* Your tasks *
1. In the court order, shorten the paragraph that begins "In a March 2021 Memorandum Order" while keeping its main facts.
2. Decide whether each statement agrees with the court order. Answer yes or no, and quote the words that decide it.
(a) The term "non-blocking bandwidth" appears in the claims of the asserted patent.
(b) AlterWAN alleges that Amazon infringes claims 18 and 51 of the '478 patent.
(c) In March 2021, the Court added the phrase "when the network is operational" to its construction.
3. Transcribe the court order from "In a March 2021" to "(D.I. 133 at 8).".

** Begin Text provided **

Opinion
C. A. 19-1544 (MN)
10-31-2024
MEMORANDUM ORDER
Honorable Maryellen Noreika United States District Judge
At Wilmington, on this 31st day of October 2024.
The dispute presently before the Court is the construction of the term “non-blocking bandwidth,” which itself does not appear in the claims of the asserted patent. The disputed term, “non-blocking bandwidth,” is part of the Court's construction of the term “cooperating service provider,” which does appear in the claims. Although the Court does not ordinarily construe words not within a patent's claims, the parties' dispute about the correct construction of “cooperating service provider,” necessitates construction of “non-blocking bandwidth,” as well.
For the reasons stated below, the disputed, non-claim term “non-blocking bandwidth” shall be construed to mean “bandwidth that will always be available and will always be sufficient while the network is able to transmit data.”
I. BACKGROUND
AlterWAN, Inc. (“AlterWAN” or “Plaintiff”) owns U.S. Patent No. 8,595,478 (“the '478 patent”). AlterWAN alleges that Amazon.com, Inc. and Amazon Web Services, Inc. (together, “Amazon” or “Defendants”) infringe claims 18 and 51 (“the asserted claims”) of the '478 patent.
In a March 2021 Memorandum Order, the Court construed “non-blocking bandwidth” to mean “bandwidth that will always be available and will always be sufficient.” (D.I. 133 at 7). The Court reasoned its construction was appropriate because the '478 patent's Summary of Invention defined “non-blocking bandwidth” as “bandwidth that will always be available and will always be sufficient.” ('478 patent, 4:66-5:1). The Court denied AlterWAN's request to add the phrase “when the network is operational” to its construction because it observed that the “specification never discusses the issue of force majeure or the possibility that the network will not be operational.” (D.I. 133 at 8).

** End Text provided **
** Begin Data extract **

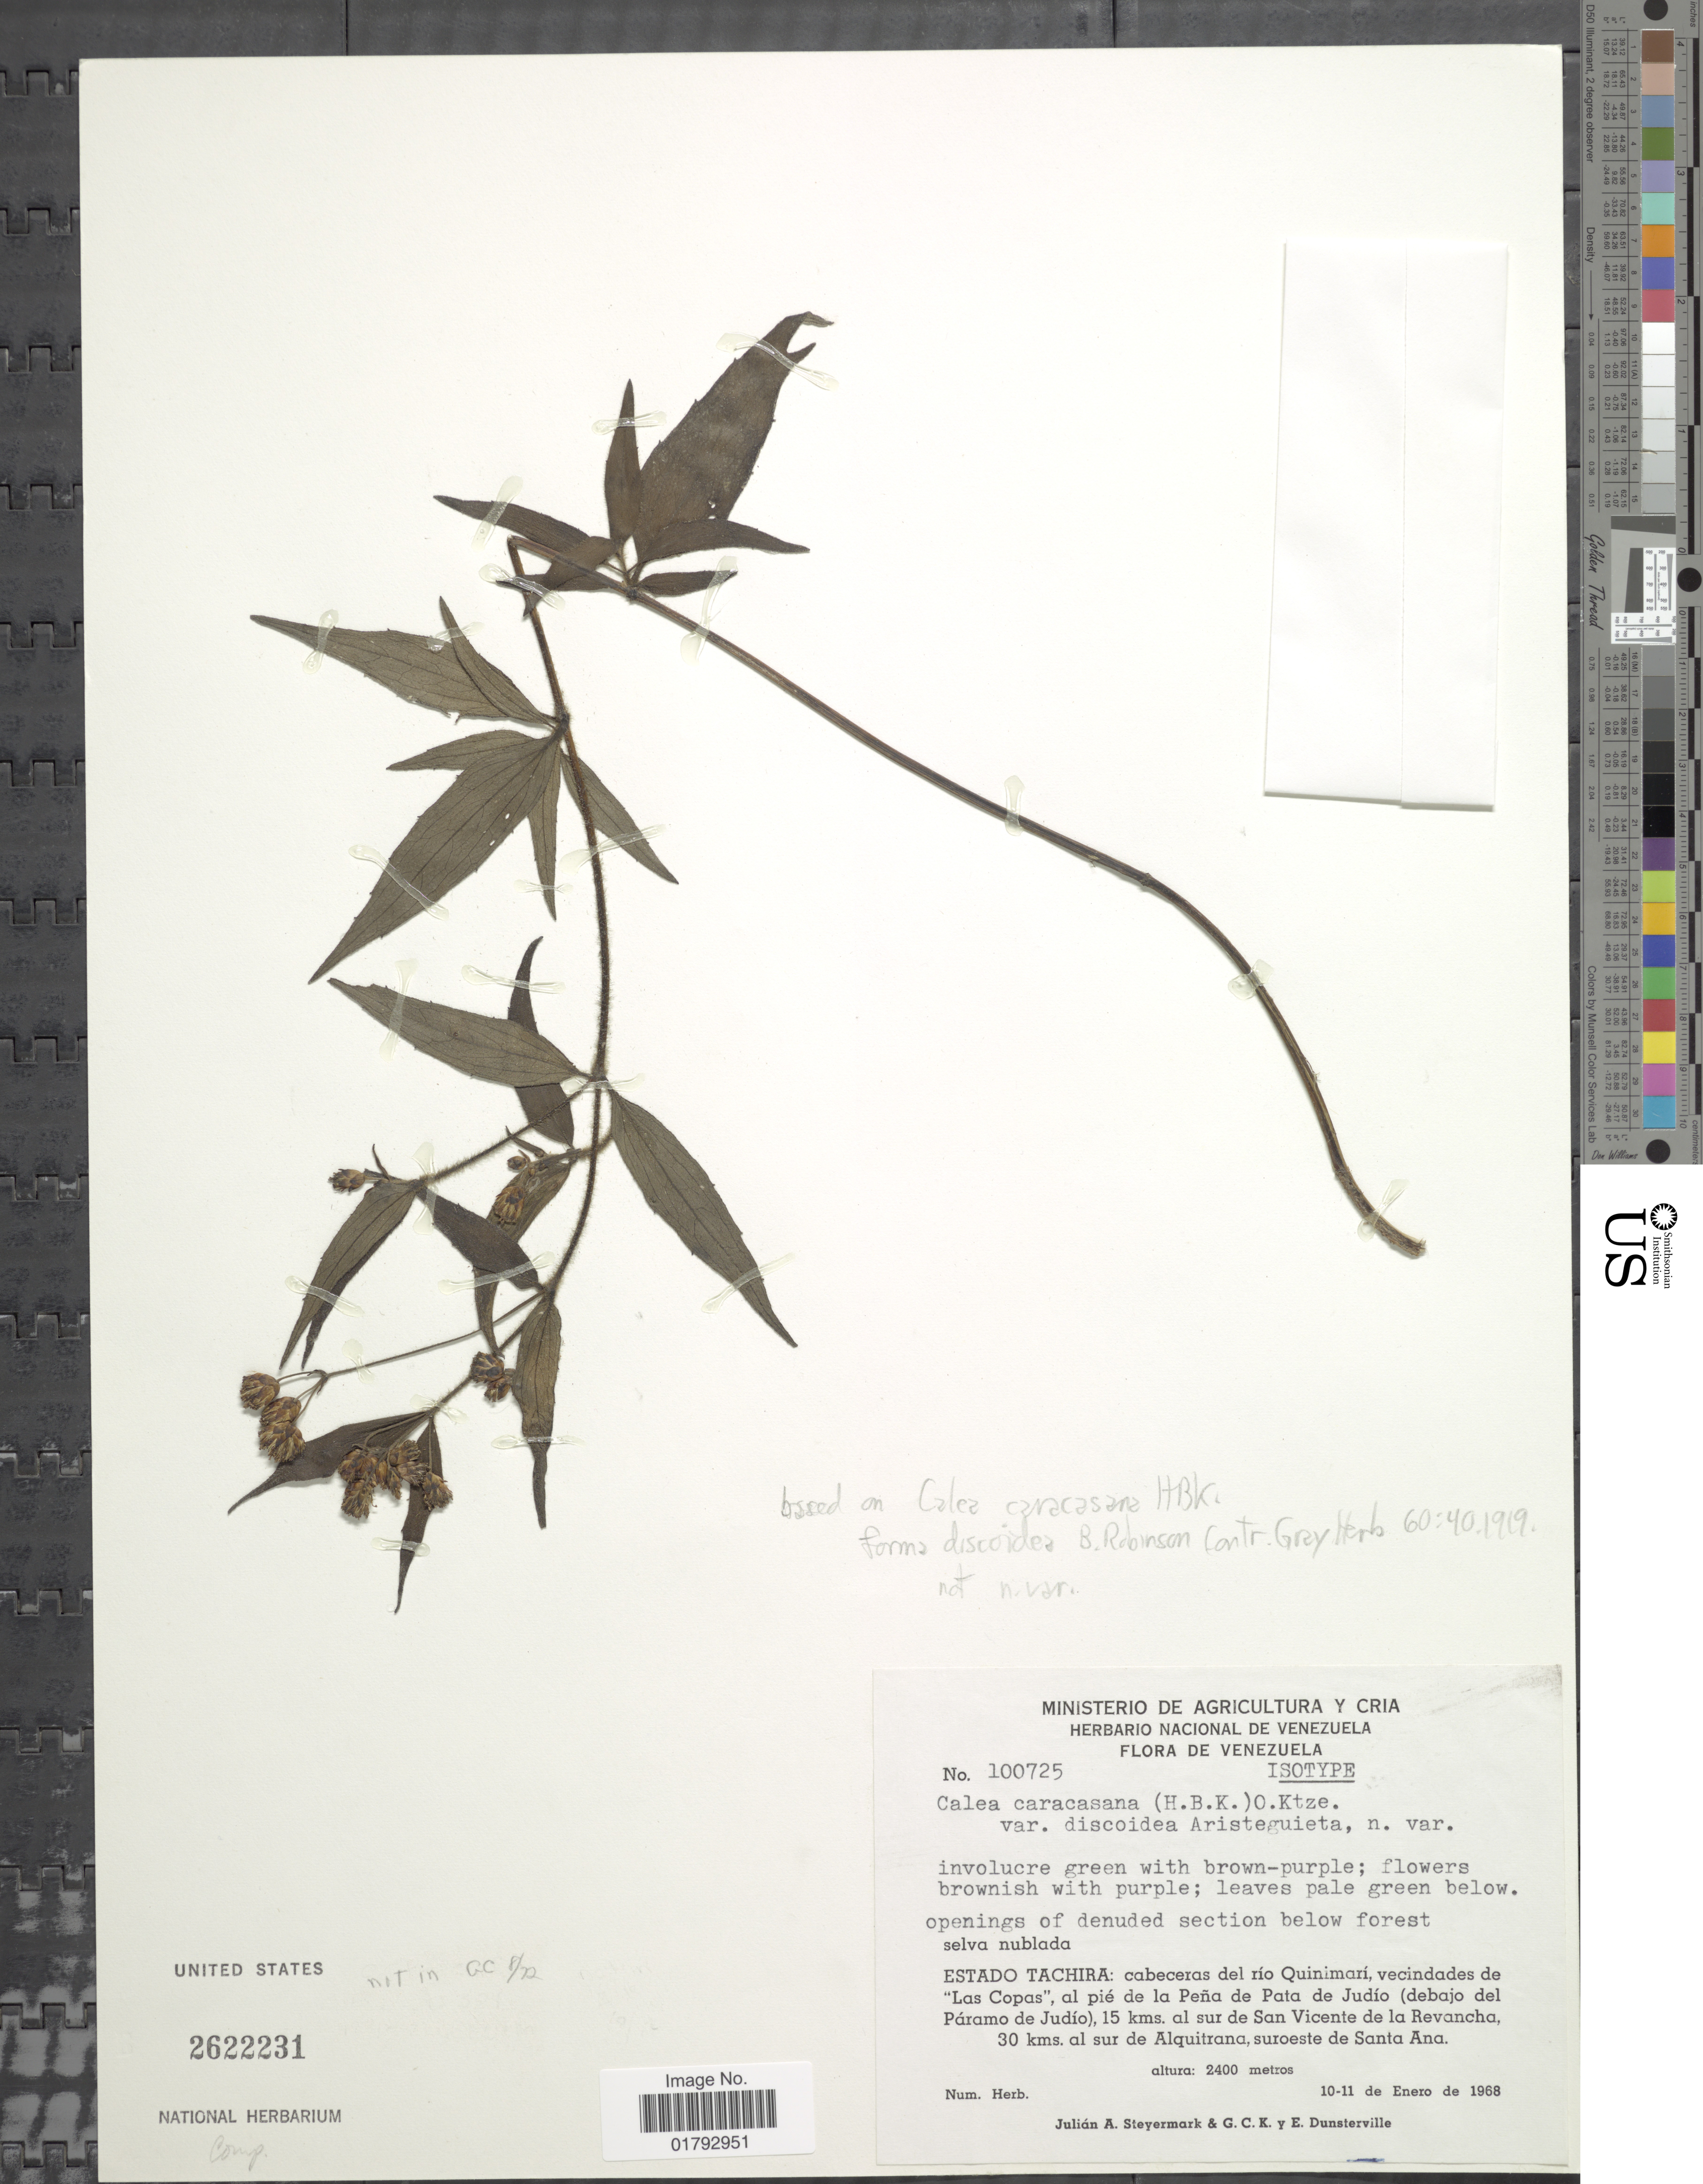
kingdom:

** End Data extract **

* Solutions *
1. In its March 2021 Memorandum Order, the Court construed "non-blocking bandwidth" as "bandwidth that will always be available and will always be sufficient." It took this wording from the definition in the '478 patent's Summary of Invention. The Court refused AlterWAN's request to add "when the network is operational," because the specification never discusses force majeure or the possibility that the network will not be operational.

2.
(a) No: "which itself does not appear in the claims of the asserted patent"
(b) Yes: "AlterWAN alleges that Amazon.com, Inc. and Amazon Web Services, Inc. (together, “Amazon” or “Defendants”) infringe claims 18 and 51"
(c) No: "The Court denied AlterWAN's request to add the phrase “when the network is operational” to its construction"

3.
In a March 2021 Memorandum Order, the Court construed “non-blocking bandwidth” to mean “bandwidth that will always be available and will always be sufficient.” (D.I. 133 at 7). The Court reasoned its construction was appropriate because the '478 patent's Summary of Invention defined “non-blocking bandwidth” as “bandwidth that will always be available and will always be sufficient.” ('478 patent, 4:66-5:1). The Court denied AlterWAN's request to add the phrase “when the network is operational” to its construction because it observed that the “specification never discusses the issue of force majeure or the possibility that the network will not be operational.” (D.I. 133 at 8).